Leading Japanese Carrier NTT DoCoMo Losing Customers as iPhone Deal Remains Elusive
Reuters reports on difficulties being faced by NTT DoCoMo, Japan's largest mobile carrier with 60 million customers, as it has yet to reach a deal with Apple to offer the iPhone. The major hurdle to a deal has been DoCoMo's insistence on allowing its own services to be preloaded on devices it carries.
It is paying heavily for that obstinacy - with a net 3.2 million users jumping ship to its two domestic rivals over the last 4-1/2 years - but is determined to protect the walled garden of services it has built around its own smartphones.
"We're trying to develop a lifestyle system," NTT DoCoMo CEO Kaoru Kato told Reuters in an interview this week.

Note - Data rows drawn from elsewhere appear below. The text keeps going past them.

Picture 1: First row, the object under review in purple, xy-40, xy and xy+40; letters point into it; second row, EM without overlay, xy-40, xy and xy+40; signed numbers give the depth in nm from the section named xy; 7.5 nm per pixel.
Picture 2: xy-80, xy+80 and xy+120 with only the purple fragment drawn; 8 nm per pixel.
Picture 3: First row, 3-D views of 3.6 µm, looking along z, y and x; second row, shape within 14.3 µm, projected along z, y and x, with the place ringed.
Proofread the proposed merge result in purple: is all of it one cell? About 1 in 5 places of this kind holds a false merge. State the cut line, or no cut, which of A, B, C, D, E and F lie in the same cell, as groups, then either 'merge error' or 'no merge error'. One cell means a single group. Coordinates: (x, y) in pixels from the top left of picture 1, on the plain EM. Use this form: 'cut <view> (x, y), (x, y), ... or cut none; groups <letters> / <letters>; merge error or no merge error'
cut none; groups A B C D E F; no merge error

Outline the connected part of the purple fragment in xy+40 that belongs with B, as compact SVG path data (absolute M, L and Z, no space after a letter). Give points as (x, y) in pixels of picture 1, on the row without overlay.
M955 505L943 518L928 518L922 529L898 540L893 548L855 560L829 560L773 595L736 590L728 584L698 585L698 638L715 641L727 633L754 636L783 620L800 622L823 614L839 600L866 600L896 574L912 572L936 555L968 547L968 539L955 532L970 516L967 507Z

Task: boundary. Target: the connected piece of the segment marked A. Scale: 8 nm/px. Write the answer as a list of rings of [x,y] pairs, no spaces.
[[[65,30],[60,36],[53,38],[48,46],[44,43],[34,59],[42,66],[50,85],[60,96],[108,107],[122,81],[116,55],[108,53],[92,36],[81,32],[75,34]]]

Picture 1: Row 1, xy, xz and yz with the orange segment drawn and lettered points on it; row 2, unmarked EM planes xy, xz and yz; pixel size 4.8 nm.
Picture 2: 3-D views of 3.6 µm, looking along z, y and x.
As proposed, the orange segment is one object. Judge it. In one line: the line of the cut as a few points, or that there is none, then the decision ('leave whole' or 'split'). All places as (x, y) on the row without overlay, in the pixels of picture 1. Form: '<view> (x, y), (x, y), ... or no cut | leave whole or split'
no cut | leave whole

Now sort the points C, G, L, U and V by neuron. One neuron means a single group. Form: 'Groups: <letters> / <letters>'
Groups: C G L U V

The report notes that while DoCoMo pioneered a number of smartphone services, those services have been surpassed in popularity and ease of use by third-party offerings. Combining that reduced consumer reliance on DoCoMo's own services with Apple's equally obstinate position that carriers can not preload apps and services on the iPhone may leave DoCoMo in an increasingly difficult position with its customers.
DoCoMo appears to be banking on iPhone saturation at rival carriers Softbank and KDDI to force Apple to relent as it seeks to drive further sales growth of the popular device, but DoCoMo's list of demands, which also includes carrier branding on handsets themselves, clashes so strongly with Apple's philosophy for the iPhone that an imminent deal appears unlikely.
Little appears to have changed in the stalemate between Apple and DoCoMo, as a November 2011 report highlighted many of the same sticking points. And with the iPhone continuing to lead the Japanese smartphone market even without DoCoMo on board, it appears that Apple may be able to continue negotiating from a position of strength.
Still, Samsung's dramatic rise in most of the rest of the world has enabled it to surpass the iPhone in many markets, and Apple may be feeling some pressure to make its best effort to ensure that a similar scenario does not play out in Japan.